En partant de ce constat, et dans le contexte particulier d’un monde où les relations virtuelles étaient devenues la norme, j’ai commencé à fréquenter ces plateformes particulières et remarqué que ces systèmes d’observation fonctionnent en continu, laissant apparaître des temps morts, des scènes vides où aucun spectacle érotique ou pornographique ne se déroule. On y découvre des décors abandonnés et j’ai été frappée par la singularité de ces lieux et touchée d’entrer dans l’intimité de certaines de ces femmes, lorsqu’elles sont endormies, ou lors d’un échange avec l’une d’entre elle qui s’est effondrée en sanglots devant moi.
En se connectant à ces plateformes, on peut rencontrer les performeuses de manière anonyme, discuter avec elles et cela aussi longtemps qu’un client ne l’interrompt pas par une demande de rendez-vous privé. Mes images parlent de ces instants. On y voit, par exemple, des chambres, des salons ou un jardin, tous totalement vides. Par la capture d’images fixes, je fige ces instants d’attente, sorte de contradiction avec l’univers du porno, qui est lui constamment regardé en direct. Ces temps morts sont bel et bien les seuls instants où rien n’est simulé.
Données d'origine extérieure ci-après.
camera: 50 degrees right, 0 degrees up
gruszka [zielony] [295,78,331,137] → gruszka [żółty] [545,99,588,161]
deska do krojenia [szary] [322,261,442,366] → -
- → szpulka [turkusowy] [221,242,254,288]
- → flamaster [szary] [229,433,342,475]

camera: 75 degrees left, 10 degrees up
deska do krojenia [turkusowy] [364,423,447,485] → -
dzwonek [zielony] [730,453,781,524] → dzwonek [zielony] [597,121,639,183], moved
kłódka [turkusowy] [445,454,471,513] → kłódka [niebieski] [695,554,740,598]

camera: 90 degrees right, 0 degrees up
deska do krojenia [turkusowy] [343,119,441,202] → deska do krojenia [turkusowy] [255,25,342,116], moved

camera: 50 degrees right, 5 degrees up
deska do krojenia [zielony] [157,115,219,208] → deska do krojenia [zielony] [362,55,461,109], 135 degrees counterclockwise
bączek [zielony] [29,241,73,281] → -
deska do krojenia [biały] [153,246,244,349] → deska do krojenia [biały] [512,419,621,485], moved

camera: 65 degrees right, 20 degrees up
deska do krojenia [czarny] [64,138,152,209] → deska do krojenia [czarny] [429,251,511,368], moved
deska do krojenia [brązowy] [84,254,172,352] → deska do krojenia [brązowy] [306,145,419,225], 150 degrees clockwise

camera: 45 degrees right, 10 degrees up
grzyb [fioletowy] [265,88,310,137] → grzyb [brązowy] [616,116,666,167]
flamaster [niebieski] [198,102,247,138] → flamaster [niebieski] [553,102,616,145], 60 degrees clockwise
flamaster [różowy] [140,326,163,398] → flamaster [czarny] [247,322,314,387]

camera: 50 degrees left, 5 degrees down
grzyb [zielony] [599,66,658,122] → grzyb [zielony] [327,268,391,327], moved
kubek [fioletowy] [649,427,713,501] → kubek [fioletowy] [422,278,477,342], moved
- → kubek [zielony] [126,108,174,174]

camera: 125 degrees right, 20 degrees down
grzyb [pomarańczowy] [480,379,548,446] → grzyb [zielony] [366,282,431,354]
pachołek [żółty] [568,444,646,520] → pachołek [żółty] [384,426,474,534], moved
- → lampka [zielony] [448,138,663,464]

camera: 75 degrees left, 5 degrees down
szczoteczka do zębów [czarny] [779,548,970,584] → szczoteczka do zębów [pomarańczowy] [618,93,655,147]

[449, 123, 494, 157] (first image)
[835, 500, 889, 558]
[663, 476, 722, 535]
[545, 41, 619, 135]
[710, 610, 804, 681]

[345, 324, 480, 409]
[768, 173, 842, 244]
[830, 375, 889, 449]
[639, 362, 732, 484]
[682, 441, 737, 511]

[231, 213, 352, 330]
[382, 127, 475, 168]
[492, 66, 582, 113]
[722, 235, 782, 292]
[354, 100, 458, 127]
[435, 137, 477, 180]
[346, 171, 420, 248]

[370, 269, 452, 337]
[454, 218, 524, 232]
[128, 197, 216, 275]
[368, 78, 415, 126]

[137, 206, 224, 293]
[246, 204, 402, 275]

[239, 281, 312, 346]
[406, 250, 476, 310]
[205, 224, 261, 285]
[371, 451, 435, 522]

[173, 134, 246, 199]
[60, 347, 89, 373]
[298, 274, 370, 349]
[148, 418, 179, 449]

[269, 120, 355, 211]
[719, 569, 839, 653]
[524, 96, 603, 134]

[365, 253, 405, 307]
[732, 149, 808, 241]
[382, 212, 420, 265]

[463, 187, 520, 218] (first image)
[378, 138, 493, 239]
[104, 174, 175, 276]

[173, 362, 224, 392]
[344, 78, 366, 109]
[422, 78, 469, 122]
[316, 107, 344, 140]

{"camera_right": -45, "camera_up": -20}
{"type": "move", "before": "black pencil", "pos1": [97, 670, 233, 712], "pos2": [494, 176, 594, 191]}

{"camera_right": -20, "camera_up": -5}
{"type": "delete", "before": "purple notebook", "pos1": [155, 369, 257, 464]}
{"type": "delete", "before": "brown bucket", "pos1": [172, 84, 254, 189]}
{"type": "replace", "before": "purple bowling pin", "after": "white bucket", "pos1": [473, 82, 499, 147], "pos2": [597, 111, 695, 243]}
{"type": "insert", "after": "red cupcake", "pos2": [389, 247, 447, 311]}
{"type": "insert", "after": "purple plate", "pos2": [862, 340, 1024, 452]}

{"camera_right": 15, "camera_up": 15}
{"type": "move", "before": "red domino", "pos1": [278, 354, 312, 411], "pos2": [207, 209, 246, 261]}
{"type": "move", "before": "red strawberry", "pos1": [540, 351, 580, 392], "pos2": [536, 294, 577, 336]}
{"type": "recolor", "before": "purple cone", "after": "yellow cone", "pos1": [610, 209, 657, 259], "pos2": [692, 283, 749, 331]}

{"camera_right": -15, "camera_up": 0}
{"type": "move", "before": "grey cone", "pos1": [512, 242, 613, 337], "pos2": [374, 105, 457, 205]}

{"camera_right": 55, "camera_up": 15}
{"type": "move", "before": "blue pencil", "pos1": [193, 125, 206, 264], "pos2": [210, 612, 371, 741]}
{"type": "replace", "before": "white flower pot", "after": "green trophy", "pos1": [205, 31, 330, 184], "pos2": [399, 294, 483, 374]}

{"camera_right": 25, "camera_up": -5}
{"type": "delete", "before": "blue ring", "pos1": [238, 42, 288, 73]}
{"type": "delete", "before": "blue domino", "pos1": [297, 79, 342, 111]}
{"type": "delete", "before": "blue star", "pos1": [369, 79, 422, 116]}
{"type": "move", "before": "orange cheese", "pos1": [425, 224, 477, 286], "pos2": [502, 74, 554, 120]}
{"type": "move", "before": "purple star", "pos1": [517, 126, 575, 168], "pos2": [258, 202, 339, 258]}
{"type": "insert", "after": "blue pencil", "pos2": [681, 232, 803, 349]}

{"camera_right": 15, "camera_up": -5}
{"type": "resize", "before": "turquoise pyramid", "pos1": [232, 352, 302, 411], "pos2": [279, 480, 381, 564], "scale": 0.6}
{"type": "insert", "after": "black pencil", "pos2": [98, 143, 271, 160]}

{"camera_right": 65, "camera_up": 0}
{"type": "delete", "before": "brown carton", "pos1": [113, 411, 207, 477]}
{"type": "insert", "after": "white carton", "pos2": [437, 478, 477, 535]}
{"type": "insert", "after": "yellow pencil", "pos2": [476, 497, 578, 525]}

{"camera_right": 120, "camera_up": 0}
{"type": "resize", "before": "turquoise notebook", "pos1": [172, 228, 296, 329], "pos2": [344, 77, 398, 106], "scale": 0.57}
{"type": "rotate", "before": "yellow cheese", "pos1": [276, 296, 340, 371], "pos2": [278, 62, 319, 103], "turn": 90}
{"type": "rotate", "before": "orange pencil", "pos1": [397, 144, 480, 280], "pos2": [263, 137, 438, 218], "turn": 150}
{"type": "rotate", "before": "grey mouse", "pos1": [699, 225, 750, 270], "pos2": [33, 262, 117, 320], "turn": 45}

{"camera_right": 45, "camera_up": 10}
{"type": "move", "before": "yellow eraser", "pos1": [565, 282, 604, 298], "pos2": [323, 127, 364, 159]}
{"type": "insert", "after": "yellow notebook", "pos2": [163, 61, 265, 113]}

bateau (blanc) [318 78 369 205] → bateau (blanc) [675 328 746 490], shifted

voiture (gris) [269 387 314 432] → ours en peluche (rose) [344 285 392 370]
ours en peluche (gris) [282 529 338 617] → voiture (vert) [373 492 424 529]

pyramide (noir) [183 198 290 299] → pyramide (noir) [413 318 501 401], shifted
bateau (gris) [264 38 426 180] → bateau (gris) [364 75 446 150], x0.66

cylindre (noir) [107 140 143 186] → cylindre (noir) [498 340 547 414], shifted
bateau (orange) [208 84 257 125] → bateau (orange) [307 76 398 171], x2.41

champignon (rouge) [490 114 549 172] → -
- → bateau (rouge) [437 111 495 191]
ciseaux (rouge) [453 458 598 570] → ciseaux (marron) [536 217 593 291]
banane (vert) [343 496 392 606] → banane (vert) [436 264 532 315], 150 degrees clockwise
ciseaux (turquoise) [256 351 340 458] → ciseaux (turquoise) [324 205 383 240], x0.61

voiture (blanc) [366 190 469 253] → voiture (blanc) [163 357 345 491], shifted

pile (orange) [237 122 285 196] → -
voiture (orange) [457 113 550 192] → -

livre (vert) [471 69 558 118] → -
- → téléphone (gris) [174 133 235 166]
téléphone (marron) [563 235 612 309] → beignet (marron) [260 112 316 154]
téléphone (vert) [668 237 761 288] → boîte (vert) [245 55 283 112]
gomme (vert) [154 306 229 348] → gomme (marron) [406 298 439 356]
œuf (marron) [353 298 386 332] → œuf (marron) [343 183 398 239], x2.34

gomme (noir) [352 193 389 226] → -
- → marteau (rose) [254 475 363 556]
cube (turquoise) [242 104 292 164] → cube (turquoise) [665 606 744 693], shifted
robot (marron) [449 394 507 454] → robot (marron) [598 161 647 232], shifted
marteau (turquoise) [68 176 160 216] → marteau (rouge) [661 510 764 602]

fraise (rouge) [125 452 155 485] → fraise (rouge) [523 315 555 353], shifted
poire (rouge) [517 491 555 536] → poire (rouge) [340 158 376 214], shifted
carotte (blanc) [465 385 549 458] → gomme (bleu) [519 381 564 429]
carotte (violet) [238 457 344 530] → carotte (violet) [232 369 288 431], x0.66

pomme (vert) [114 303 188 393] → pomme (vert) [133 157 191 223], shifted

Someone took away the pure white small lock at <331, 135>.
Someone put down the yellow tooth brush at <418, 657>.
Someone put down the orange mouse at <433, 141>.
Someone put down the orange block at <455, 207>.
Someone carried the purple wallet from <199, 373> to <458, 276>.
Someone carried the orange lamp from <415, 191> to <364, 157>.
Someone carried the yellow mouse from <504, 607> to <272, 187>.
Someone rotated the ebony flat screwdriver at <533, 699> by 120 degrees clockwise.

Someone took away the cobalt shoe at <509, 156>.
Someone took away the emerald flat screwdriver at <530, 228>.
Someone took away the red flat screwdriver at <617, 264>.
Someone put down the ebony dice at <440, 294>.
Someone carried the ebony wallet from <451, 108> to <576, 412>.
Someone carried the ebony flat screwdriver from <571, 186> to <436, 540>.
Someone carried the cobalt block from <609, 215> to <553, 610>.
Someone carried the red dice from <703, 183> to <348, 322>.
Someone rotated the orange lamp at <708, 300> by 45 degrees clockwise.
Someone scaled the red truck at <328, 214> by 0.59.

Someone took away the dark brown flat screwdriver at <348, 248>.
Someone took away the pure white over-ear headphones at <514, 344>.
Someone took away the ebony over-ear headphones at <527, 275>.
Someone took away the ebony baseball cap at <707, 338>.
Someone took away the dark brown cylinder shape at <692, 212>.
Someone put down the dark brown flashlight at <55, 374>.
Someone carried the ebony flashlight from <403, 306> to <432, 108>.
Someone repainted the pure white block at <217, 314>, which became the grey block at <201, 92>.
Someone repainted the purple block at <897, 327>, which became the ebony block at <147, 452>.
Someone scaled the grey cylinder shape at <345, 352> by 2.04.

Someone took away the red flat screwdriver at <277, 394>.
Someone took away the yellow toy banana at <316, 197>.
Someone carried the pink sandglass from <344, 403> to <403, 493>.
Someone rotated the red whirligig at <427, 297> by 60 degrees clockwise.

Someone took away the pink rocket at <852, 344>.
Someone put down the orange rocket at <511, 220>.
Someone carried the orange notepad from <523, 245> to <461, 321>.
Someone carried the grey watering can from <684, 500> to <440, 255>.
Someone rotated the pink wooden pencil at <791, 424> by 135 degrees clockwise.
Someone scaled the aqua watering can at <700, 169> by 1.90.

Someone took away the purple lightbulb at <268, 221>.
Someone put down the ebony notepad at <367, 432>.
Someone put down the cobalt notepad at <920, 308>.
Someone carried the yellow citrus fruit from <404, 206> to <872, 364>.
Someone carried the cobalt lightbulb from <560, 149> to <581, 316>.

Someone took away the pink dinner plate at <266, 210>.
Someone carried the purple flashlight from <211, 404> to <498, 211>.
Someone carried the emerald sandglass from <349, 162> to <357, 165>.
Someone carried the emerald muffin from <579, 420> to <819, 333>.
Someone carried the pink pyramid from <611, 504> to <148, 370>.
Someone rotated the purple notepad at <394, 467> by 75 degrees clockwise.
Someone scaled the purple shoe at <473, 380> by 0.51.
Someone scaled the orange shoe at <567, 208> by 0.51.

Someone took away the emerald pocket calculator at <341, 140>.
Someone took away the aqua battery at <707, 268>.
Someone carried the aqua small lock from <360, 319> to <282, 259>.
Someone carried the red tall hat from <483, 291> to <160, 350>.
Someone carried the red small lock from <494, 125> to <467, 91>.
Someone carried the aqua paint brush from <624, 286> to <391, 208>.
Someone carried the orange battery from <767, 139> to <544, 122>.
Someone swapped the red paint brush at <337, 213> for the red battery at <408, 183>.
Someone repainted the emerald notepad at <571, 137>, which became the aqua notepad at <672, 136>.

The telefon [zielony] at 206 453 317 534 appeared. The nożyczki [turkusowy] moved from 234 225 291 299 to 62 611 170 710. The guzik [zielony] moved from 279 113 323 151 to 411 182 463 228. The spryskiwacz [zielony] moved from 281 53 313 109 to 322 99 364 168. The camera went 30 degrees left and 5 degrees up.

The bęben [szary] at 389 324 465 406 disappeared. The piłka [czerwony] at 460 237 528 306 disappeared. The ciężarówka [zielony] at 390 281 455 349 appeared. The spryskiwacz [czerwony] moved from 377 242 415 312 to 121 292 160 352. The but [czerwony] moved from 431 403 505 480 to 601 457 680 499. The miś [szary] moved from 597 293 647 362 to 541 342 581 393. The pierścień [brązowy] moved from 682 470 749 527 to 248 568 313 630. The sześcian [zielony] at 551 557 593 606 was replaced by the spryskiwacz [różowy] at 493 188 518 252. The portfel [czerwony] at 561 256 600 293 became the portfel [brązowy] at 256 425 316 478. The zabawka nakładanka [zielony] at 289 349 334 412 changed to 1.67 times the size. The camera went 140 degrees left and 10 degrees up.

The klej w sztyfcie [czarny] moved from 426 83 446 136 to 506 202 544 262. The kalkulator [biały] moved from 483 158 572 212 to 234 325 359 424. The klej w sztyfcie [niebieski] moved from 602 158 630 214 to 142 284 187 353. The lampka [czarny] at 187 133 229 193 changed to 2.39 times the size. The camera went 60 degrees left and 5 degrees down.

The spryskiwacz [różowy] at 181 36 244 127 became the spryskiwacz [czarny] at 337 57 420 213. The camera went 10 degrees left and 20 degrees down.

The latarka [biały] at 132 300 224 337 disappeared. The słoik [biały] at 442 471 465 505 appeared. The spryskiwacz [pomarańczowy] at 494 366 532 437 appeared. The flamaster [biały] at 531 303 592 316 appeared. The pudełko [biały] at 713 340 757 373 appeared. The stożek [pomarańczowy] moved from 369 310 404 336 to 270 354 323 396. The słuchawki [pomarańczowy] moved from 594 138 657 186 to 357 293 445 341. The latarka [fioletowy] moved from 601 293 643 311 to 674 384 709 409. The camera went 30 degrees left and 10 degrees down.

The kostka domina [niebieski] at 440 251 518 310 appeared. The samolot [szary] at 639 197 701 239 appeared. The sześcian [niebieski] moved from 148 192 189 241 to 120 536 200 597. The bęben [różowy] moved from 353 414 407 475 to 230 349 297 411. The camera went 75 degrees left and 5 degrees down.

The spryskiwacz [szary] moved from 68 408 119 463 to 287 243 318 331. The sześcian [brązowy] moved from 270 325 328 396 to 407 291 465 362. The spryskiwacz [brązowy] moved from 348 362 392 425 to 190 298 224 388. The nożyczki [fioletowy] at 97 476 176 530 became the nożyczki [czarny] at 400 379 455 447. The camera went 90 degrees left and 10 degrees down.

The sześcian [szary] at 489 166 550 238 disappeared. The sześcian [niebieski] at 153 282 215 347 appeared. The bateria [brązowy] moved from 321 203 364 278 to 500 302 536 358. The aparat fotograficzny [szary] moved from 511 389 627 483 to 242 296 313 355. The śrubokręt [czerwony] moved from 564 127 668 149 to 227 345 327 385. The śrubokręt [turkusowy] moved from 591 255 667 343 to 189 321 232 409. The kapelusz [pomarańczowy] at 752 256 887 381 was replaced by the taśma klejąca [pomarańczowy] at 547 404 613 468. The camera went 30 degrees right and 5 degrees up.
L’agrandissement de ces captures d’écran dépourvues de qualités esthétiques permet par le flou de faire apparaître des taches et des amas de couleurs, perceptibles uniquement lorsque l’on garde une distance proche avec l’image. La taille des images et le cadre qui les entoure renvoient à une approche picturale de la photographie. Le spectateur est alors invité à les contempler autant de temps qu’il le souhaite, pouvant ainsi observer leurs moindres détails. Si la photographie est le reflet de soi- même, je voudrais que le spectateur se confronte à cette vision de la solitude, sorte de reflet, peut-être de son propre isolement.